*** Begin section ***
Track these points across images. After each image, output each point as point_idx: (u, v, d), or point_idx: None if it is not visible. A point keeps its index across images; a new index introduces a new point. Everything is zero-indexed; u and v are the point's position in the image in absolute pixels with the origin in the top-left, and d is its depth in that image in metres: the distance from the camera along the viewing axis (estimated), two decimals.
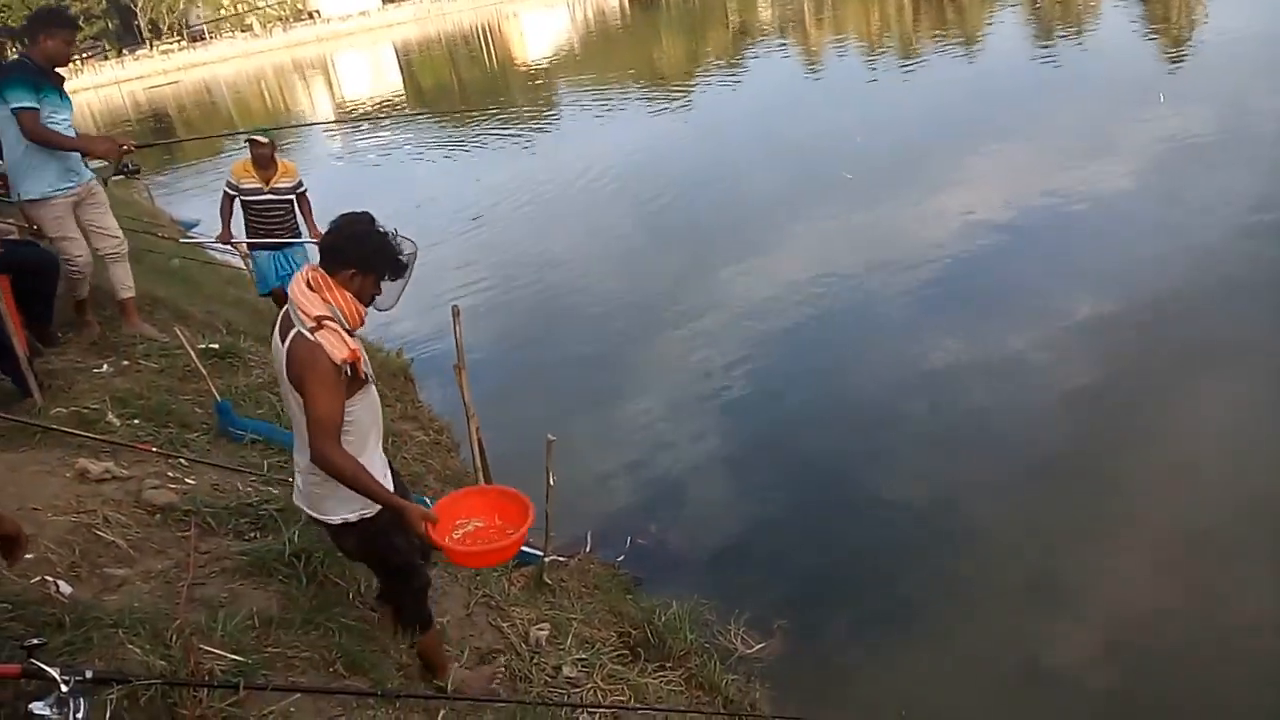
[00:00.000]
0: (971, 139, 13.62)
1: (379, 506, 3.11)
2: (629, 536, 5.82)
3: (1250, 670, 4.41)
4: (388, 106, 29.99)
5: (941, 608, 5.12)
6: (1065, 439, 6.31)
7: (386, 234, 3.12)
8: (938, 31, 26.09)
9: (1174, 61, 17.16)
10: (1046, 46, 20.90)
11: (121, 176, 7.25)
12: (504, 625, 4.62)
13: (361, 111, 29.82)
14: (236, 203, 7.23)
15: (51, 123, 5.22)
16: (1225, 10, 20.28)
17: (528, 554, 5.32)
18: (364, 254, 3.08)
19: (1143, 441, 6.20)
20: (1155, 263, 8.53)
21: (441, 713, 3.46)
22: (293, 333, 2.99)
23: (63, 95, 5.39)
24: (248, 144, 7.18)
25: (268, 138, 7.14)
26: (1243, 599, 4.80)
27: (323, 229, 3.32)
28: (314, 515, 3.27)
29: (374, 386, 3.24)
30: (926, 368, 7.45)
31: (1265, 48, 16.00)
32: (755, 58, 27.69)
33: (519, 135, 21.27)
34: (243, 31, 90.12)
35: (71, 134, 5.41)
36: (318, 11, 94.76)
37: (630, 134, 19.08)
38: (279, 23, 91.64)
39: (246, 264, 8.31)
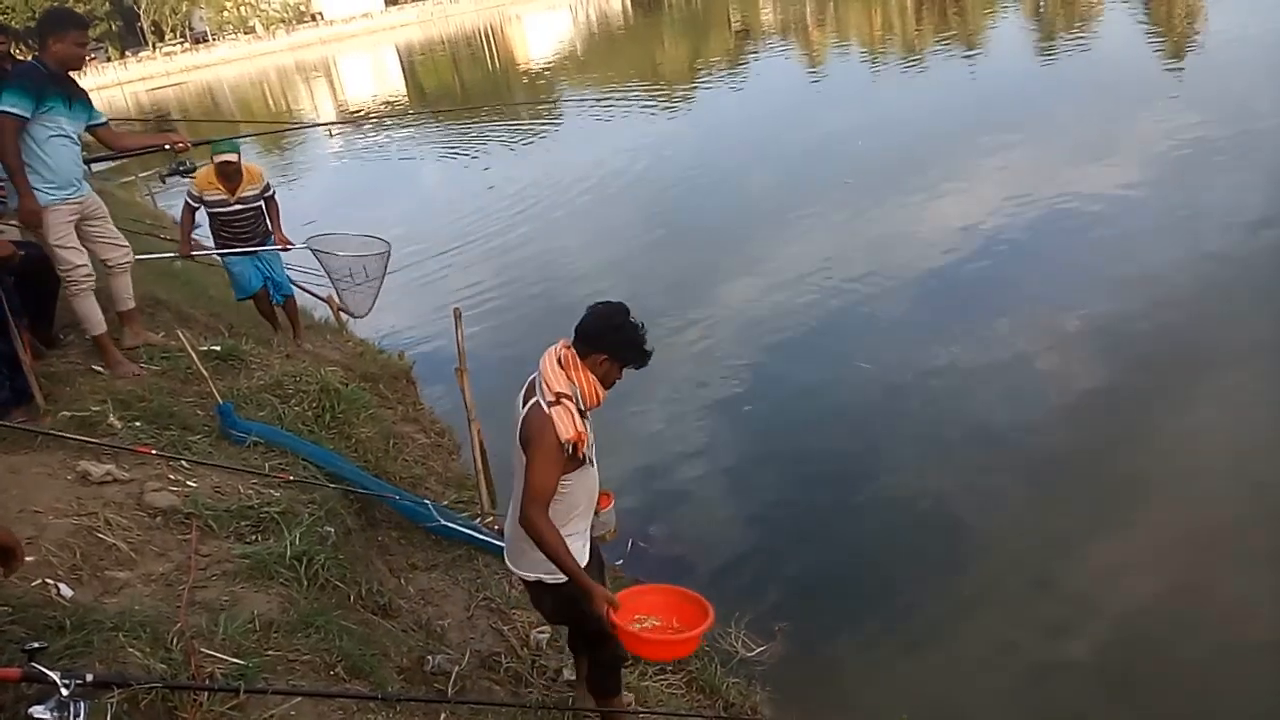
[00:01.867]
0: (973, 142, 13.59)
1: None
2: (629, 539, 5.82)
3: (1251, 672, 4.40)
4: (390, 107, 30.01)
5: (943, 609, 5.10)
6: (1066, 441, 6.30)
7: (639, 326, 3.41)
8: (940, 34, 26.07)
9: (1174, 62, 17.17)
10: (1049, 49, 20.89)
11: (178, 175, 7.23)
12: (505, 628, 4.63)
13: (364, 112, 29.83)
14: (201, 214, 6.98)
15: (51, 135, 5.06)
16: (1225, 13, 20.26)
17: None
18: (618, 344, 3.36)
19: (1144, 444, 6.19)
20: (1157, 265, 8.51)
21: (442, 716, 3.46)
22: (532, 401, 3.27)
23: (72, 104, 5.15)
24: (216, 164, 6.82)
25: (236, 154, 6.84)
26: (1244, 600, 4.79)
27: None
28: (514, 569, 3.53)
29: (595, 469, 3.47)
30: (927, 370, 7.44)
31: (1265, 50, 16.00)
32: (758, 60, 27.70)
33: (522, 137, 21.28)
34: (246, 34, 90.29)
35: (74, 147, 5.26)
36: (320, 14, 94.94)
37: (633, 136, 19.07)
38: (282, 25, 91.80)
39: None
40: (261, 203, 6.99)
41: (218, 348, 6.03)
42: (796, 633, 5.02)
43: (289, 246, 7.09)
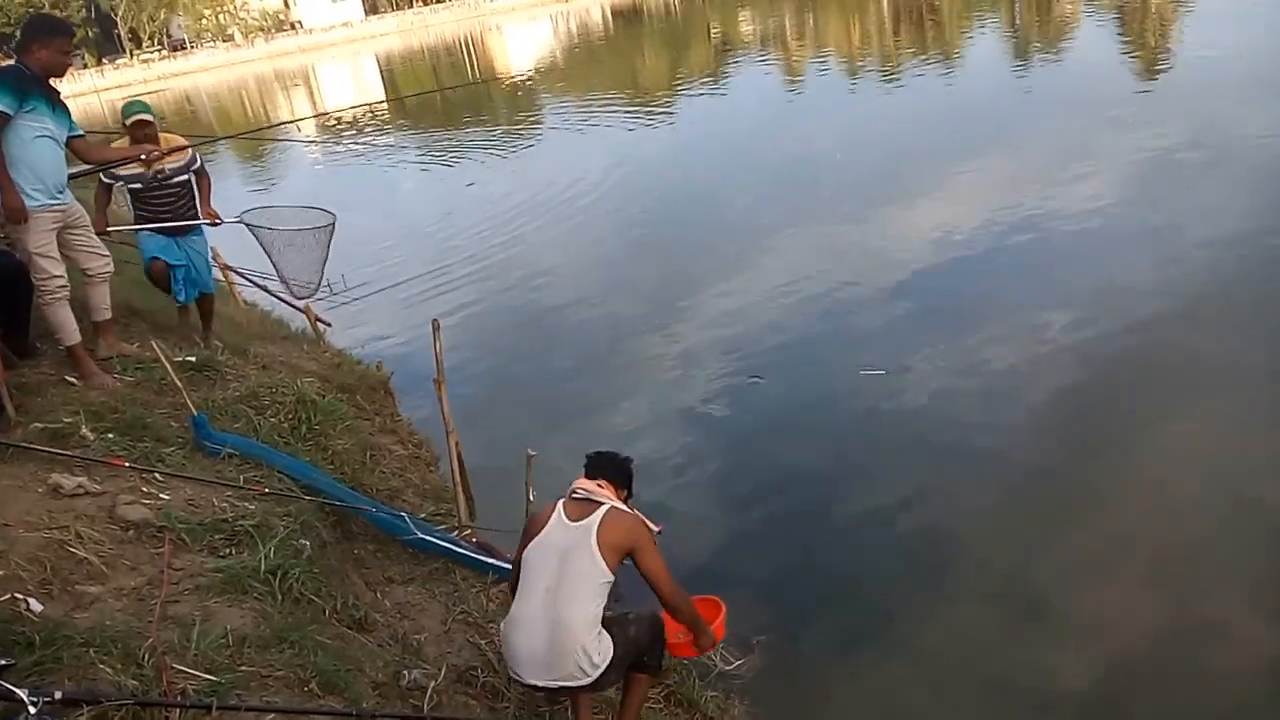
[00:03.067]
0: (949, 156, 13.73)
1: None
2: None
3: (1224, 687, 4.43)
4: (369, 116, 29.90)
5: (921, 622, 5.12)
6: (1042, 454, 6.34)
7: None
8: (917, 47, 26.30)
9: (1148, 80, 17.41)
10: (1024, 62, 21.16)
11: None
12: (482, 642, 4.60)
13: (344, 120, 29.72)
14: (120, 192, 6.50)
15: (36, 135, 5.02)
16: (1197, 28, 20.59)
17: (506, 568, 5.30)
18: (631, 481, 4.14)
19: (1119, 458, 6.24)
20: (1132, 279, 8.62)
21: None
22: (605, 508, 3.72)
23: (55, 108, 5.13)
24: (128, 127, 6.25)
25: (150, 115, 6.27)
26: (1216, 612, 4.83)
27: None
28: (545, 681, 3.64)
29: None
30: (906, 383, 7.48)
31: (1236, 67, 16.27)
32: (738, 72, 27.84)
33: (503, 147, 21.28)
34: (224, 41, 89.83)
35: (59, 151, 5.22)
36: (300, 22, 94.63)
37: (613, 147, 19.12)
38: (261, 33, 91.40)
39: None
*** End section ***
■ What you should do ■
Treat the line with "1: (379, 506, 3.11)" as the start and the line with "41: (218, 348, 6.03)" as the end, and return exactly that span of the data above, both ends included, without pictures.

■ Solution ■
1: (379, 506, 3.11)
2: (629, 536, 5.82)
3: (1250, 670, 4.41)
4: (388, 106, 29.99)
5: (941, 608, 5.12)
6: (1065, 439, 6.31)
7: (386, 234, 3.12)
8: (938, 31, 26.09)
9: (1174, 61, 17.16)
10: (1046, 46, 20.90)
11: (121, 176, 7.25)
12: (504, 625, 4.62)
13: (361, 111, 29.82)
14: (236, 203, 7.23)
15: (51, 123, 5.22)
16: (1225, 10, 20.28)
17: (528, 554, 5.32)
18: (364, 254, 3.08)
19: (1143, 441, 6.20)
20: (1155, 263, 8.53)
21: (441, 713, 3.46)
22: (293, 333, 2.99)
23: (63, 95, 5.39)
24: (248, 144, 7.18)
25: (268, 138, 7.14)
26: (1243, 599, 4.80)
27: (323, 229, 3.32)
28: (314, 515, 3.27)
29: (374, 386, 3.24)
30: (926, 368, 7.45)
31: (1265, 48, 16.00)
32: (755, 58, 27.69)
33: (519, 135, 21.27)
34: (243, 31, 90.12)
35: (71, 134, 5.41)
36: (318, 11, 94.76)
37: (630, 134, 19.08)
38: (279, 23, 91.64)
39: (246, 264, 8.31)
[00:01.867]
0: (973, 142, 13.59)
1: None
2: (629, 539, 5.82)
3: (1251, 672, 4.40)
4: (390, 107, 30.01)
5: (943, 609, 5.10)
6: (1066, 441, 6.30)
7: (639, 326, 3.41)
8: (940, 34, 26.07)
9: (1174, 62, 17.17)
10: (1049, 49, 20.89)
11: (178, 175, 7.23)
12: (505, 628, 4.63)
13: (364, 112, 29.83)
14: (201, 214, 6.98)
15: (51, 135, 5.06)
16: (1225, 13, 20.26)
17: None
18: (618, 344, 3.36)
19: (1144, 444, 6.19)
20: (1157, 265, 8.51)
21: (442, 716, 3.46)
22: (532, 401, 3.27)
23: (72, 104, 5.15)
24: (216, 164, 6.82)
25: (236, 154, 6.84)
26: (1244, 600, 4.79)
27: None
28: (514, 569, 3.53)
29: (595, 469, 3.47)
30: (927, 370, 7.44)
31: (1265, 50, 16.00)
32: (758, 60, 27.70)
33: (522, 137, 21.28)
34: (246, 34, 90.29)
35: (74, 147, 5.26)
36: (320, 14, 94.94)
37: (633, 136, 19.07)
38: (282, 25, 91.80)
39: None
40: (261, 203, 6.99)
41: (218, 348, 6.03)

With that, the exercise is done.